GA: Gab es für Sie Schlüsselerlebnisse? WOELKI: Das Zusammenwachsen der Gemeinde war für mich so ein Erlebnis. Da sind Grenzen gefallen, nicht nur topographische, sondern auch in den Herzen der Menschen.
GA: Haben Sie deshalb auch die Ökumene in Form einer engen Zusammenarbeit mit der evangelischen Kirchengemeinde so groß geschrieben? WOELKI: Die Einheit ist ein kirchliches Anliegen, das nicht nur auf Protestanten und Katholiken beschränkt ist. In der Emmauskirche herrscht ein lebendiges Gemeindeleben, wo man sich achtet. Die enge Zusammenarbeit hängt aber auch mit Personen wie Pfarrer Leh und seiner Frau zusammen.

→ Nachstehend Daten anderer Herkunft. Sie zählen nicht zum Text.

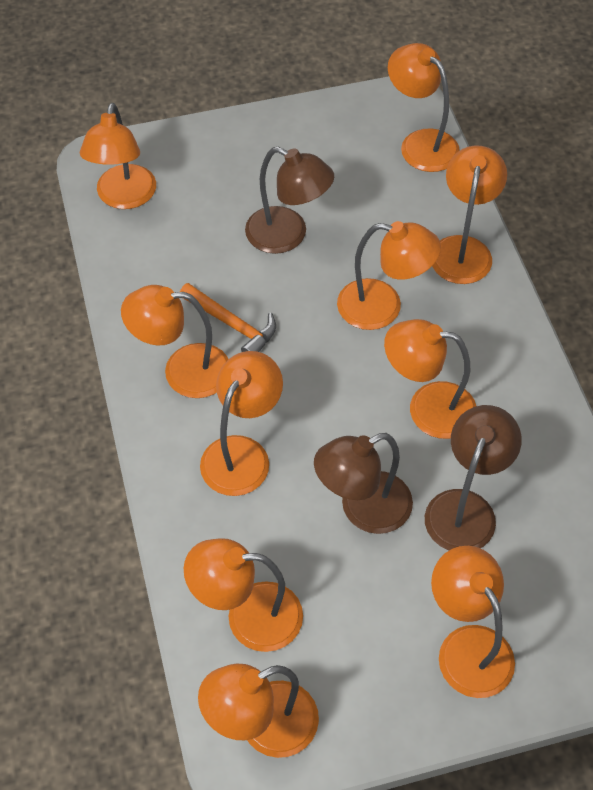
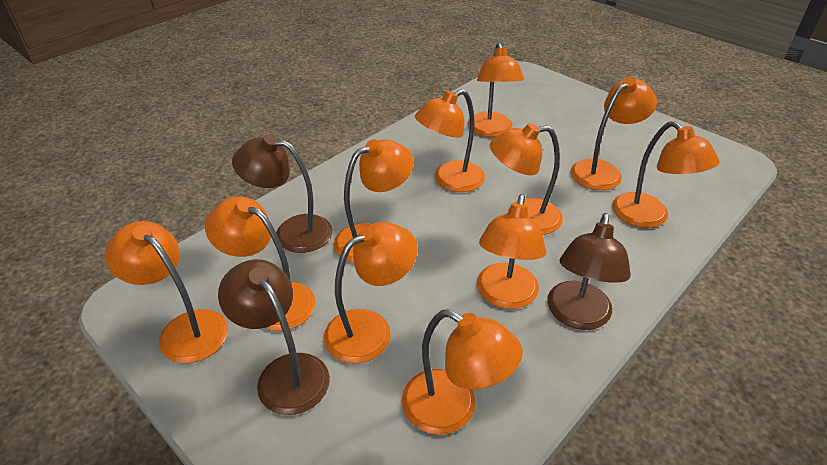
orange hammer: [180,283,276,352] = 1 -> none = 0
orange lamp: [80,103,156,209] [121,285,228,398] [184,538,303,652] [198,664,319,758] [200,351,283,496] [337,221,441,330] [384,319,476,439] [388,43,460,172] [431,546,515,698] [432,145,507,284] = 10 -> [105,221,228,363] [205,197,315,331] [324,222,418,363] [334,139,414,263] [402,309,523,435] [415,89,485,192] [468,43,524,137] [477,194,546,309] [490,123,563,235] [571,77,657,190] [612,121,720,228] = 11

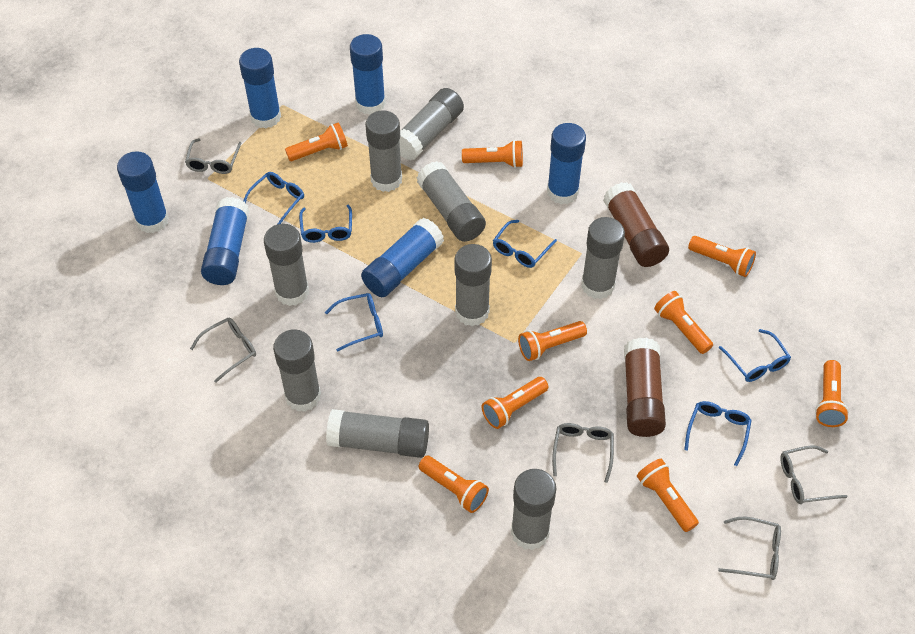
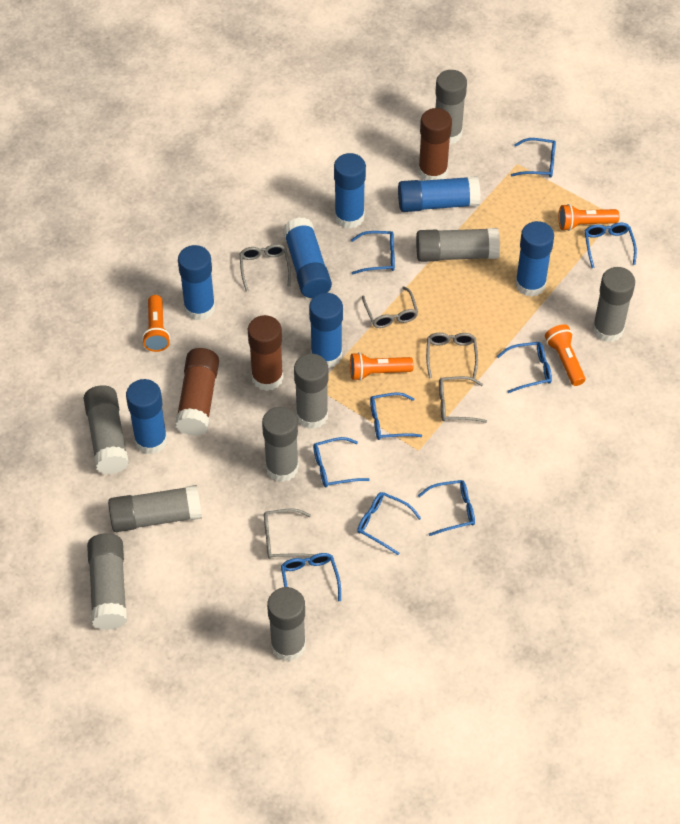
blue glasses: [244,172,304,224] [299,205,352,243] [325,293,383,352] [493,220,557,268] [684,401,752,466] [719,329,791,382] = 6 -> [281,553,341,601] [313,437,370,487] [351,231,395,274] [357,492,421,555] [370,392,422,440] [418,480,475,536] [497,342,552,393] [511,138,556,178] [584,223,637,268] = 9
blue glue stick: [117,151,169,233] [201,197,249,285] [239,48,281,129] [350,34,386,115] [361,218,444,297] [547,123,586,204] = 6 -> [126,379,167,454] [178,245,215,321] [283,217,332,298] [309,293,343,368] [334,153,366,229] [398,176,480,212] [515,221,554,297] = 7
brown glue stick: [603,182,669,267] [624,338,666,437] = 2 -> [175,348,219,436] [248,315,283,391] [418,108,452,181] = 3
orange flashlight: [285,122,348,161] [419,456,489,513] [462,140,523,168] [481,377,548,429] [518,321,587,361] [637,459,699,532] [654,291,713,354] [688,236,756,277] [815,360,849,427] = 9 -> [142,295,170,352] [350,352,414,381] [545,324,585,386] [559,204,620,231] = 4

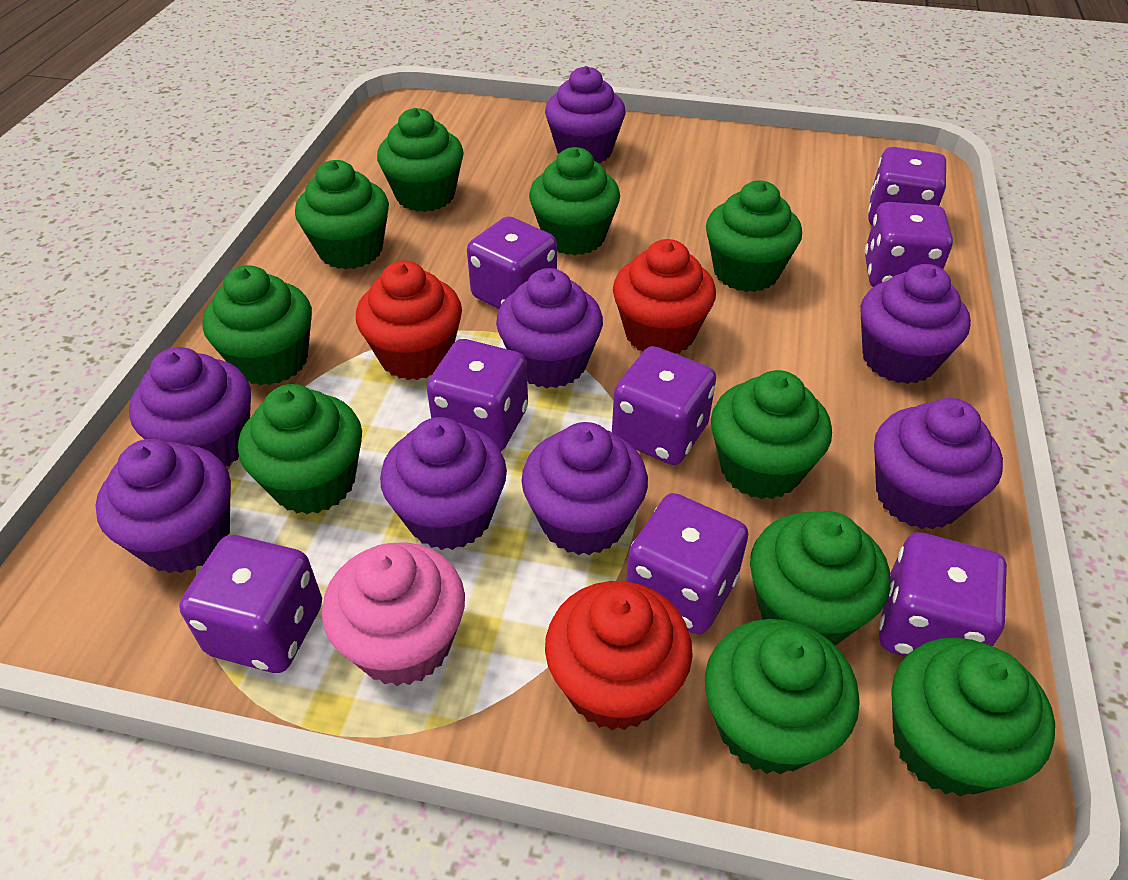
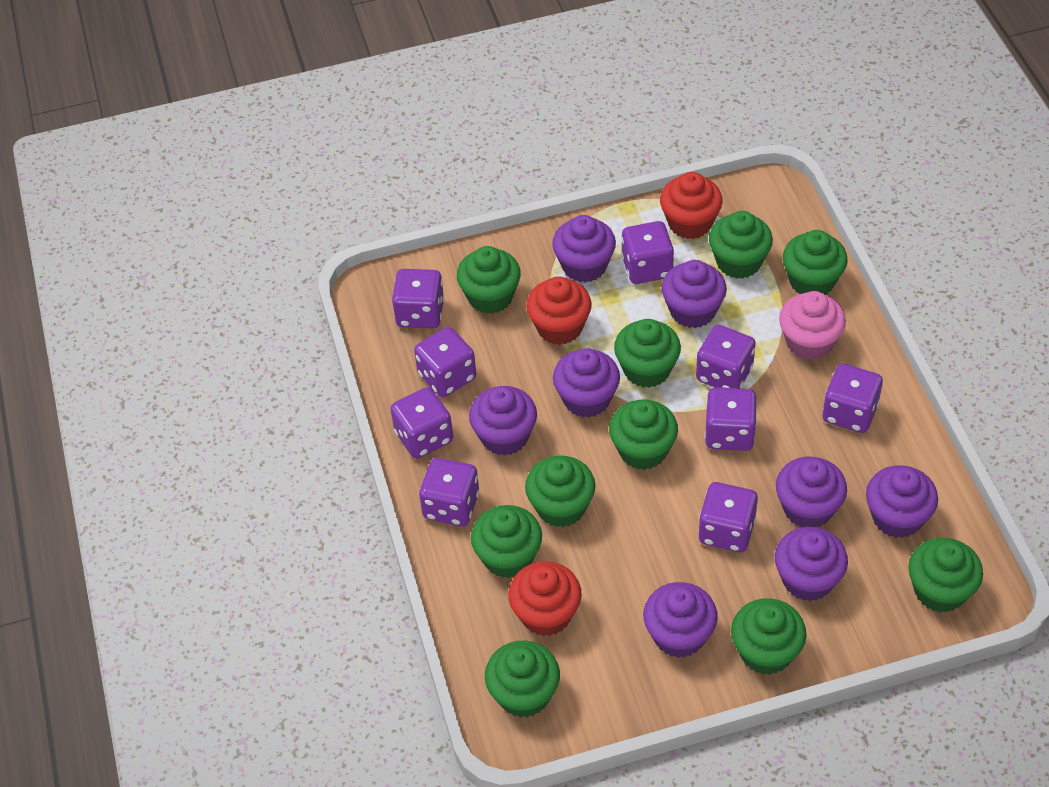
purple dice: [179,535,322,673] [427,339,528,452] [467,216,557,309] [612,346,716,465] [626,493,748,634] [865,202,953,287] [868,147,946,225] [879,532,1007,657] = 8 -> [391,387,453,459] [392,269,444,328] [414,327,476,397] [419,458,479,526] [621,221,674,284] [696,325,756,389] [698,482,758,552] [705,387,757,451] [822,364,883,433] = 9

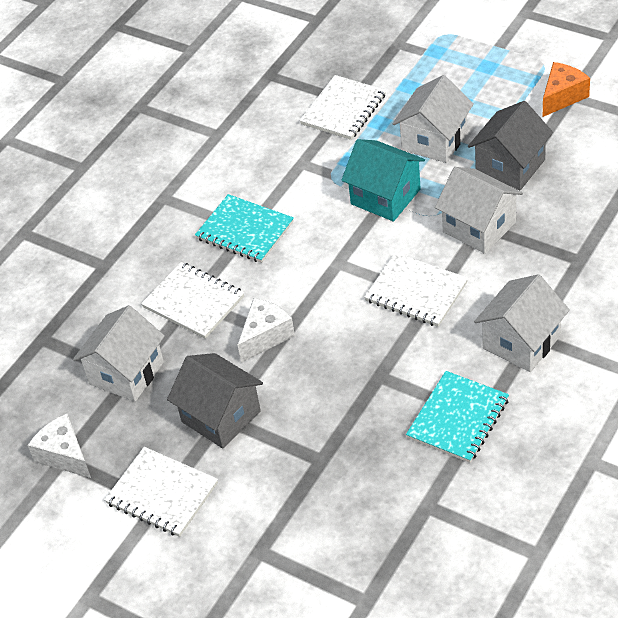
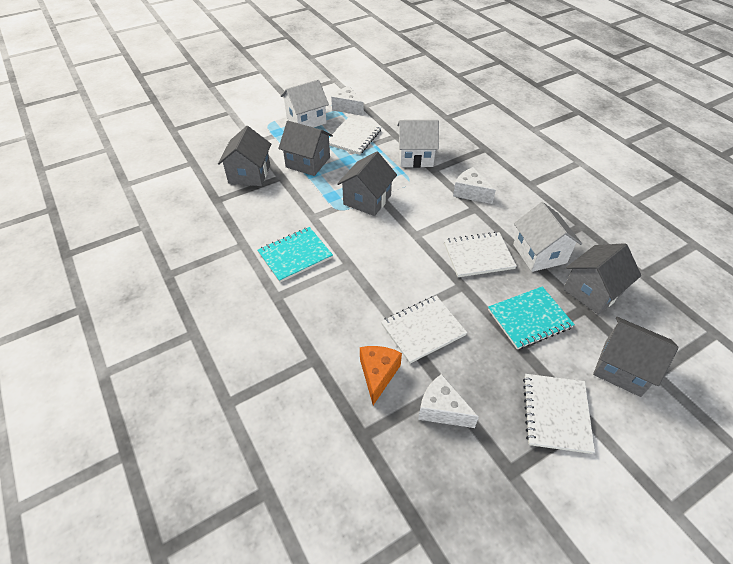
grey house: [167,353,263,448] [468,101,553,191] = 2 -> [218,126,271,186] [278,121,333,176] [337,151,397,216] [563,243,641,315] [593,317,679,397] = 5
turquoise house: [341,139,425,222] = 1 -> none = 0
white cheese: [28,414,91,478] [238,298,295,363] = 2 -> [331,86,363,116] [418,374,479,428] [453,167,496,204] = 3
white house: [73,305,165,402] [393,75,474,163] [435,167,523,254] [474,274,570,372] = 4 -> [281,79,329,128] [397,120,439,168] [513,202,582,272] = 3

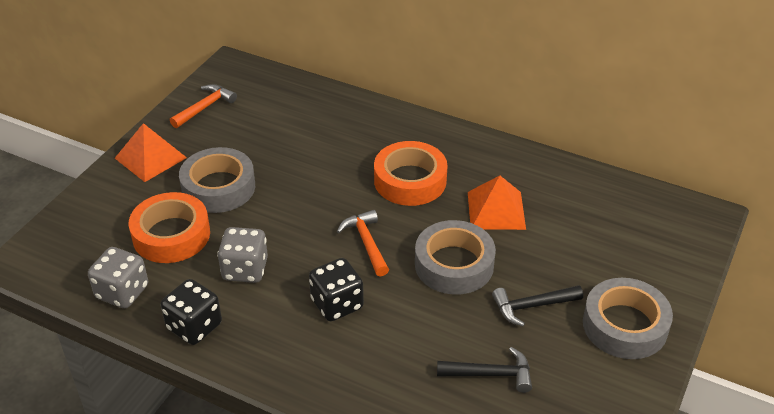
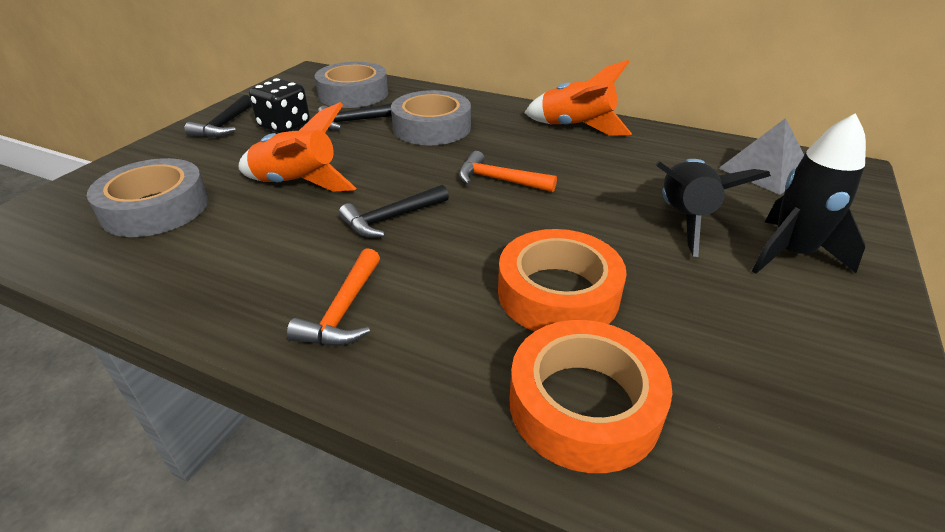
black dice: [161,279,222,345] [309,258,364,321] = 2 -> [249,78,310,133] = 1
black hammer: [437,347,532,393] [492,285,583,326] = 2 -> [184,95,252,138] [318,103,392,129] [339,185,449,238] = 3
black rocket: none = 0 -> [656,159,771,257] [752,113,866,274] = 2
grey dice: [88,247,148,308] [217,227,268,283] = 2 -> none = 0
grey pyramid: none = 0 -> [719,118,804,195] = 1
orange pyramid: [115,123,187,182] [468,175,526,230] = 2 -> none = 0
orange rocket: none = 0 -> [239,102,356,192] [524,60,632,136] = 2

GA: Sie haben in Zusammenarbeit mit der Andheri-Hilfe Bonn zu Spenden für die Flutopfer aufgerufen. Wie kam es dazu? WOELKI: Seitdem ich 1971 die Gründerin der Andheri-Hilfe, Frau Gollmann, kennengelernt habe, setze ich mich für die sinnvolle Arbeit dieser Organisation ein. Es ist eine konkrete Hilfe für konkrete Projekte in Südindien.
GA: Hat die Kirche über ihr soziales Engagement hinaus eine Zukunft in der Gesellschaft? WOELKI: Eindeutig ja. Dabei geht es nicht nur um das Soziale. Es gab in der Geschichte immer Zeiten eines lebendigeren Gottesglaubens und einer größeren Gottesferne. Die Frage nach dem letzten Sinn wird den Menschen aber immer bewegen, und er wird auf sie eine Antwort suchen.